Pressure to act extraverted
On top of being told that being sociable is good for our health, work environments often reward extraverted behaviour—either intentionally or unintentionally. In one study highly extraverted individuals were found to have a 25% higher chance of being in a high-earning job than introverts. And yet, introverts can make some of the best leaders – they are just often overlooked as their louder, more chatty colleagues attract more attention. Because of this, introverts can feel as though they need to act more extraverted in the workplace, not in line with their true personality.
If you identify as an introvert, here are some tips to help foster healthy relationships at work that don’t sap all of your energy:
- Be open about your preferences and needs with colleagues, such as your preferred method(s) of communication. Then set clear boundaries that work for you (and stick to them). For example, you could have a boundary around how close together your meetings are scheduled, ensuring you always have enough downtime in between to recover and prepare for the next one.
- Don’t feel guilty about taking time out; it will help you recharge and feel ready to connect with colleagues again. This might mean something like booking a meeting room to go and work in for an hour or so, just to get some quiet time, or heading out alone during your lunch break. It’s about balance.
- To avoid uncomfortable small talk, try asking for someone’s opinion on a work matter instead. It makes for easy conversation, and people love to feel helpful!
- When it comes to socialising after work, don’t feel like you need to say yes to everything you are invited to, but do try to go along sometimes. You could set yourself a particular time that you will go home—this way there is an end in sight and you preserve some time to wind down afterwards, ensuring you don’t exhaust yourself.
- Focus on quality of relationships, not quantity. Try arranging 1:1 conversations whenever possible; you will be more likely to forge strong connections this way compared to conversations within big groups.
- Play to your strengths: listen! Many people prefer the sound of their own voice over truly listening to other people, but feeling heard and understood is key to a trusting, supportive relationship.

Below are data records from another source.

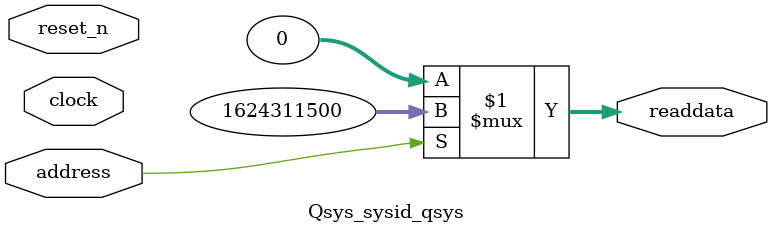
<source format=v>



// synthesis translate_off
`timescale 1ns / 1ps
// synthesis translate_on

// turn off superfluous verilog processor warnings 
// altera message_level Level1 
// altera message_off 10034 10035 10036 10037 10230 10240 10030 

module Qsys_sysid_qsys (
               // inputs:
                address,
                clock,
                reset_n,

               // outputs:
                readdata
             )
;

  output  [ 31: 0] readdata;
  input            address;
  input            clock;
  input            reset_n;

  wire    [ 31: 0] readdata;
  //control_slave, which is an e_avalon_slave
  assign readdata = address ? 1624311500 : 0;

endmodule



</source>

The key thing to remember is that introverts have different needs to extraverts. The types and frequency of social situations that people require to feel happy and healthy can vary enormously. That said, there are real risks that come with not spending enough time around other people. Social isolation is detrimental to both mental and physical health, so if this is your natural inclination, then it is worth trying to strike a balance between time alone and encouraging yourself to spend some time with others. Think about what ‘strong relationships’ means to you, what makes you feel at your best, and try not to feel pressured to match other people’s preferences.